**Job:** Your response should be every line from the entries that includes the string "Instagram".

**Available data:**
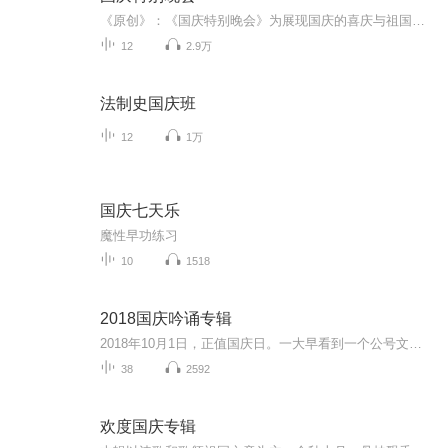
《原创》：《国庆特别晚会》为展现国庆的喜庆与祖国的深情我将以具体的场景切入从清晨升旗的庄严到街头巷尾的欢庆到历史与当下的交融，用优美的笔触传递对祖国的热爱与自豪！用诗歌和情感美文形式，歌颂祖国的繁荣富强，祝人民幸福安康！
12
2.9万
法制史国庆班
12
1万
国庆七天乐
魔性早功练习
10
1518
2018国庆吟诵专辑
2018年10月1日，正值国庆日。一大早看到一个公号文章，正是文天祥的《己卯十月一日至燕越五日罹狴犴有感而赋》。当然，彼十一非当今的十一。不过数字的巧合还是让人感触，今天拿来读一读，体味一番历史英杰的民族情怀，恰也当时。 根据诗题来看，这组诗是写于十月一日至十月五日之间，是文天祥被俘之后所作，这些诗作不仅有凛凛正气，更也能看的到他百端交集的复杂情感。另一首于右任先生的《望大陆》，微信公号有称《望乡》，一句“山之上国之殇”荡气回肠，一并兴起拿来读了一读。仓促间多有瑕疵...
38
2592
欢度国庆专辑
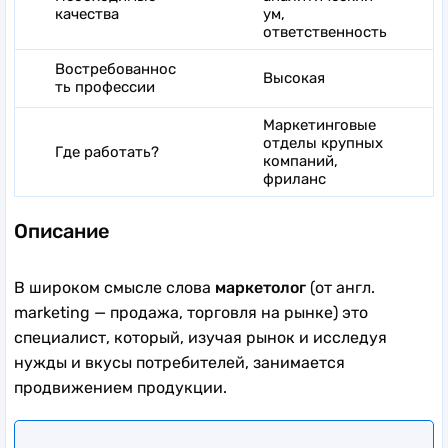
качества
ум,
ответственность
Востребованнос
Высокая
ть профессии
Маркетинговые
отделы крупных
Где работать?
компаний,
фриланс
Описание
В широком смысле слова
маркетолог
(от англ.
marketing — продажа, торговля на рынке) это
специалист, который, изучая рынок и исследуя
нужды и вкусы потребителей, занимается
продвижением продукции.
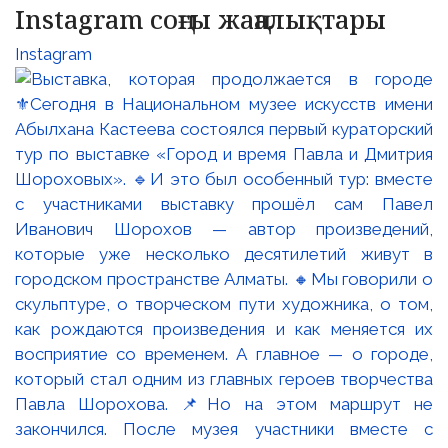
Instagram соңғы жаңалықтары
Instagram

**Solution:**
Instagram соңғы жаңалықтары
Instagram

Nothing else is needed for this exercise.